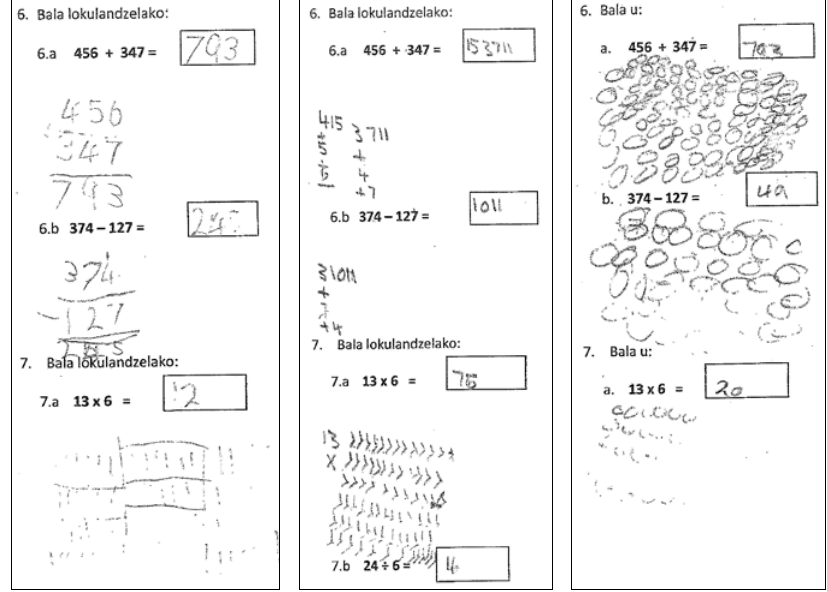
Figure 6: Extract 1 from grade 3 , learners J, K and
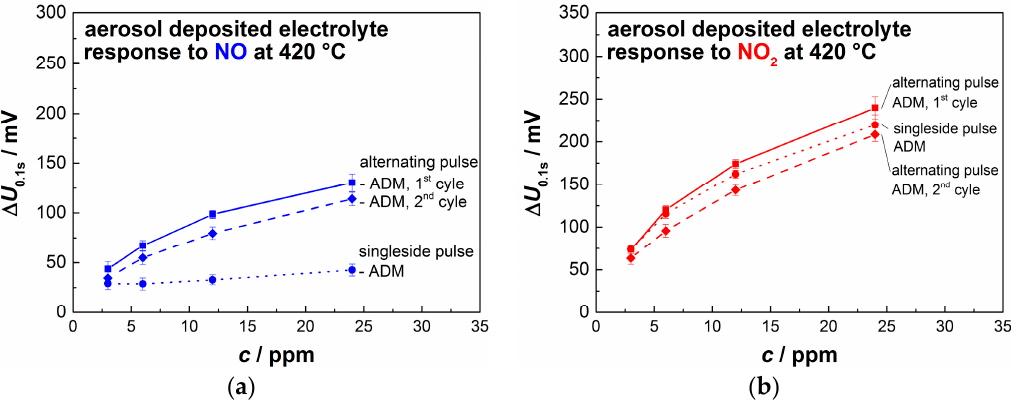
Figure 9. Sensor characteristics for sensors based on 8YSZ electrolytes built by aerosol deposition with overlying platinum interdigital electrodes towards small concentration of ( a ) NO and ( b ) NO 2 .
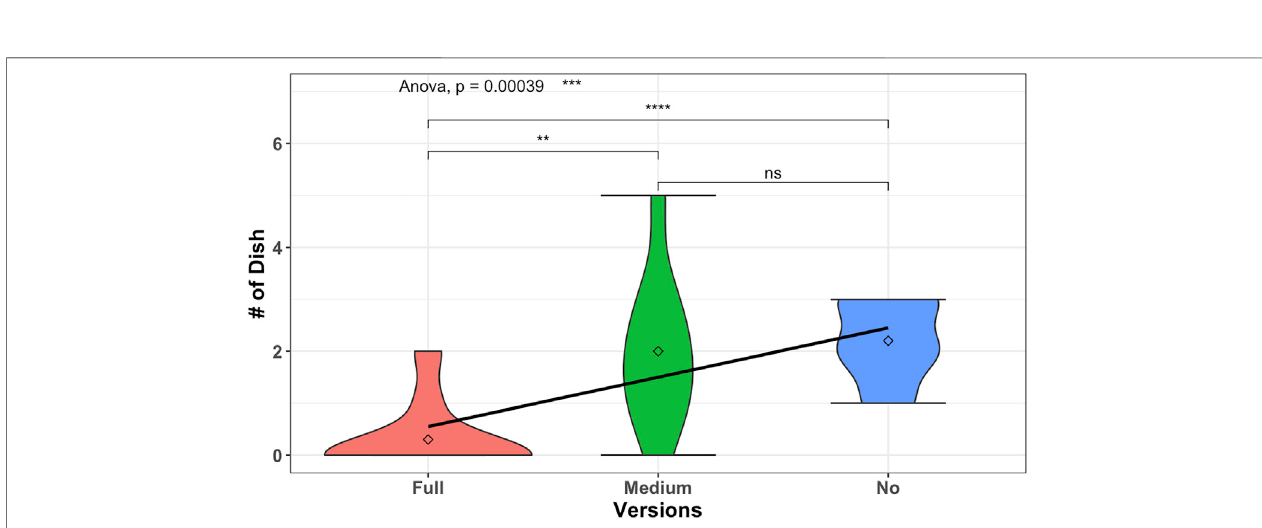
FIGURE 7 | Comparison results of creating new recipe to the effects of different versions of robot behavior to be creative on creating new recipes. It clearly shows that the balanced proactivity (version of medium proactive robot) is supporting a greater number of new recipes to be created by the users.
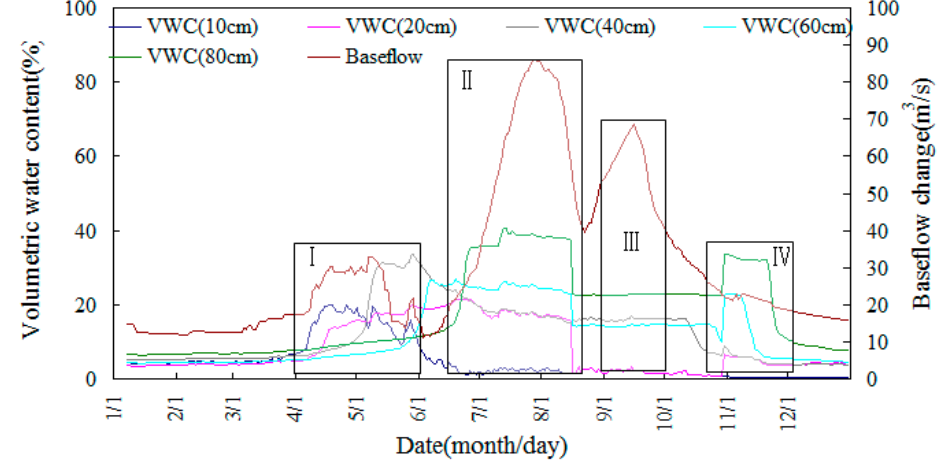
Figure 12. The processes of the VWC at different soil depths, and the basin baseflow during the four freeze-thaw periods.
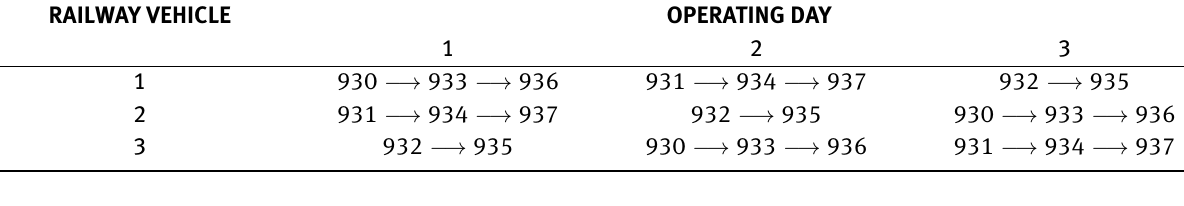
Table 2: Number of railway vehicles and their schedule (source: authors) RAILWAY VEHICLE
◇ ◇ ◇
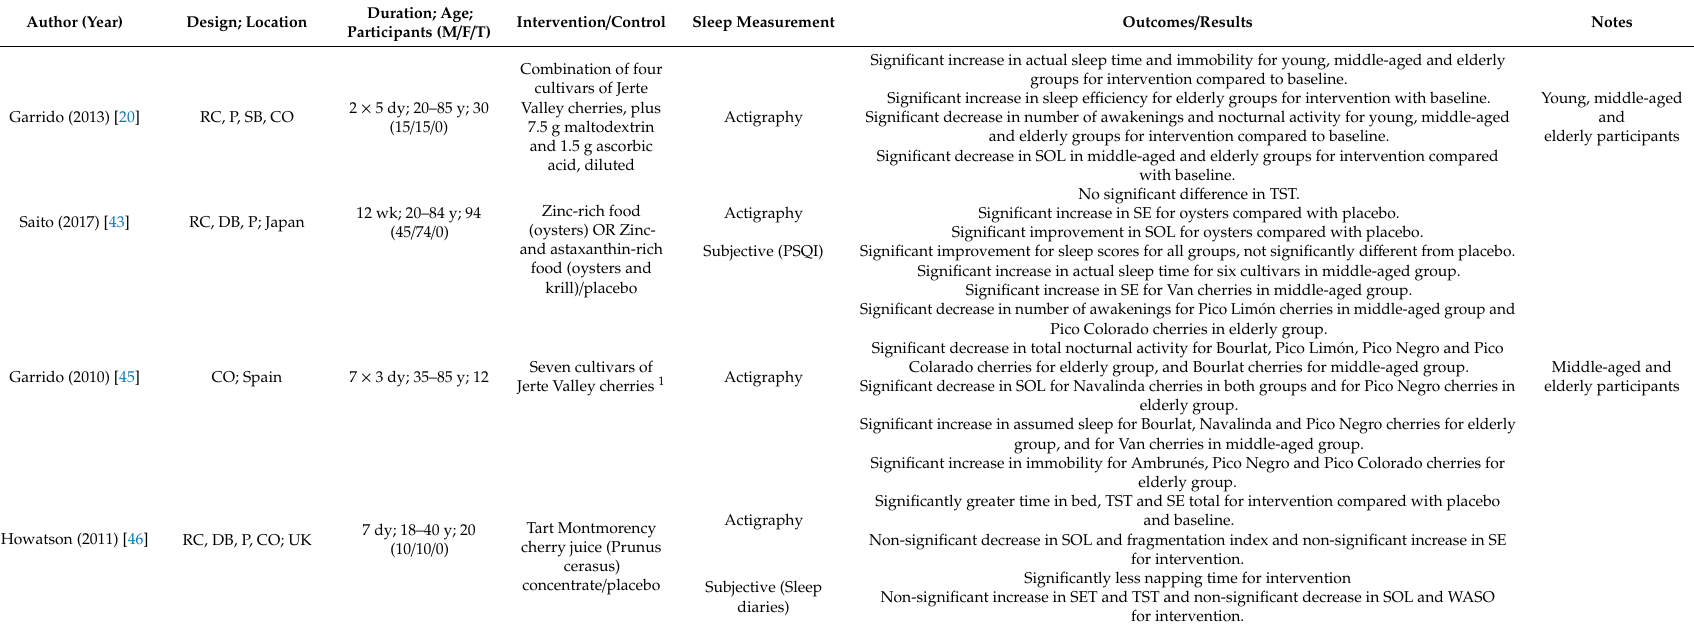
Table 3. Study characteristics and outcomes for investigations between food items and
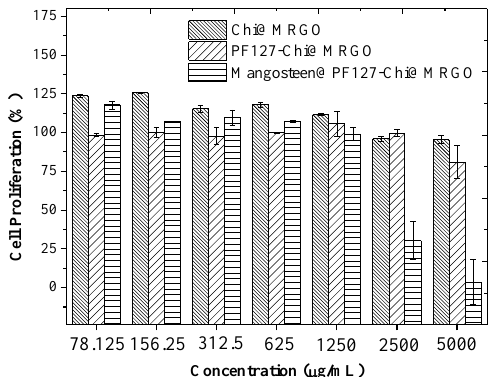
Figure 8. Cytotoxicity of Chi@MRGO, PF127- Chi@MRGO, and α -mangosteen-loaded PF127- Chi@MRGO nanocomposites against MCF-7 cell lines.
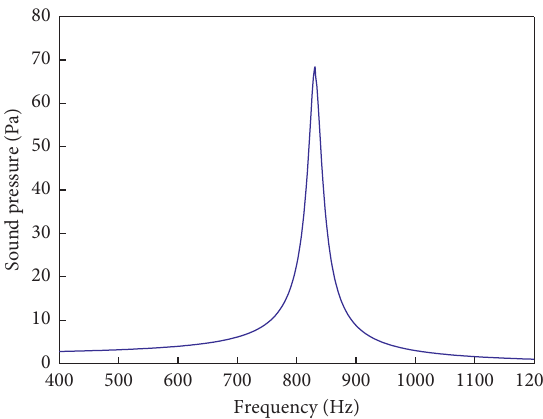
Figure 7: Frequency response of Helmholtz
◇ ◇ ◇
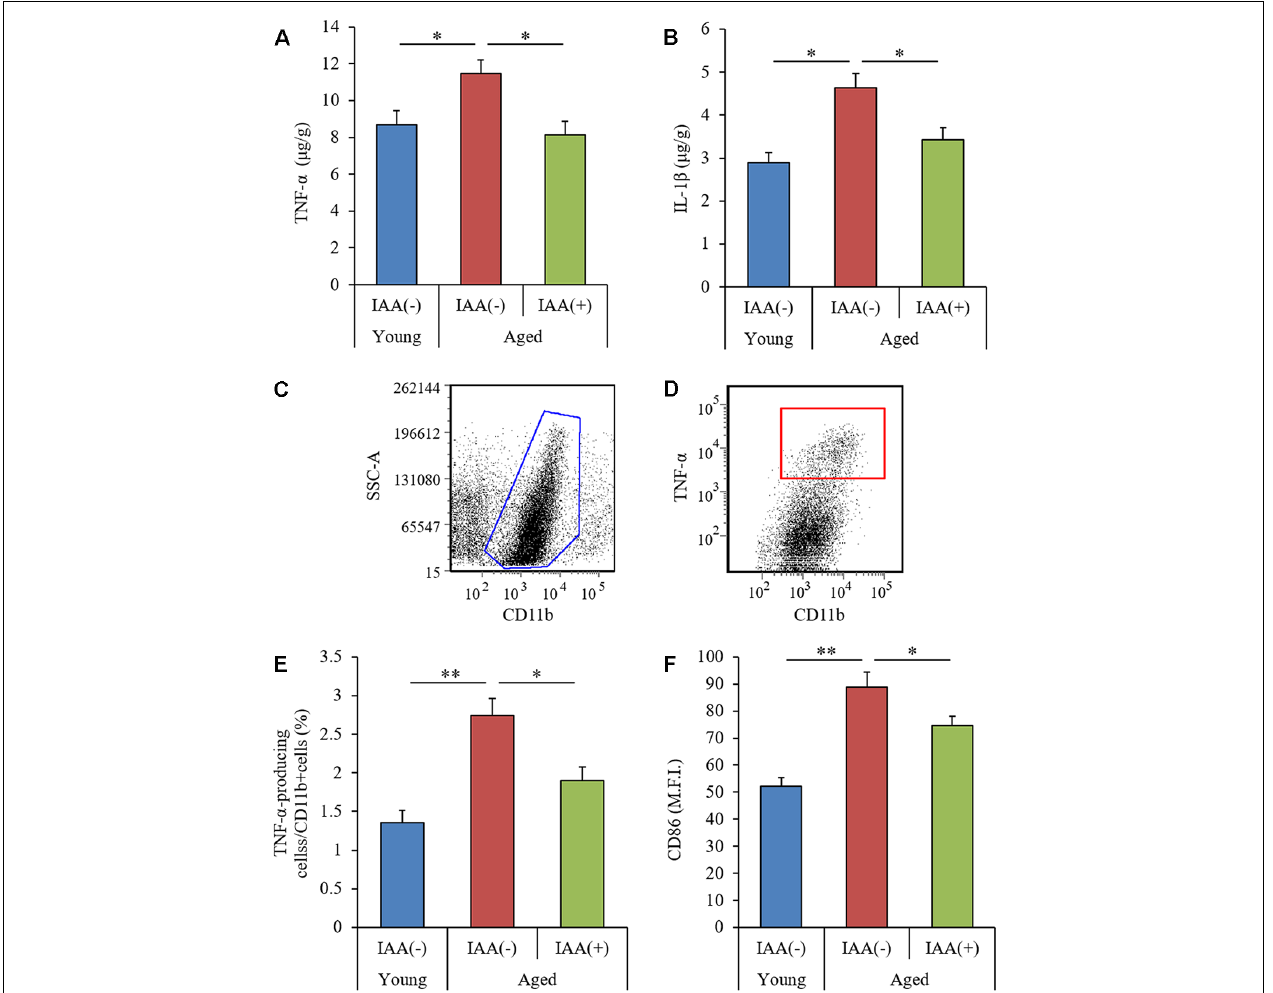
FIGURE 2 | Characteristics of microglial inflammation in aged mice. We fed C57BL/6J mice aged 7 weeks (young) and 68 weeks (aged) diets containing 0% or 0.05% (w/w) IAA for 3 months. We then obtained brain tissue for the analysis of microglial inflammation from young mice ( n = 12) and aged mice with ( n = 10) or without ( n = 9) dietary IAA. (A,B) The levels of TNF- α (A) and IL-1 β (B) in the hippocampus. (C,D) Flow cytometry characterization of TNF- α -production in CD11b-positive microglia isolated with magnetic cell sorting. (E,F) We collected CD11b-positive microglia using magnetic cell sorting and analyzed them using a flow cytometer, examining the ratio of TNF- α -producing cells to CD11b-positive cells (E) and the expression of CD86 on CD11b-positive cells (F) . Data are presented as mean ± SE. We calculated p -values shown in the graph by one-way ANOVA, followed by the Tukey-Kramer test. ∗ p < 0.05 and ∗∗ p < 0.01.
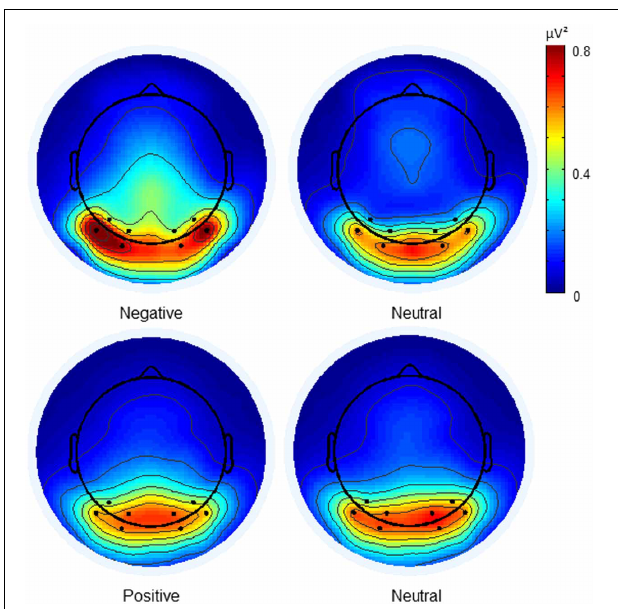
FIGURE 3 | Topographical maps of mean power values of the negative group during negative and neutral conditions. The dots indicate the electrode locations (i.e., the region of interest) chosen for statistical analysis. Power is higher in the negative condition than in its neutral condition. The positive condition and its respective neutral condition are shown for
◇ ◇ ◇
About this task> Which lines of the data include "during"? Copy each of them.

Output>
Figure 12. The processes of the VWC at different soil depths, and the basin baseflow during the four freeze-thaw periods.
FIGURE 3 | Topographical maps of mean power values of the negative group during negative and neutral conditions. The dots indicate the electrode locations (i.e., the region of interest) chosen for statistical analysis. Power is higher in the negative condition than in its neutral condition. The positive condition and its respective neutral condition are shown for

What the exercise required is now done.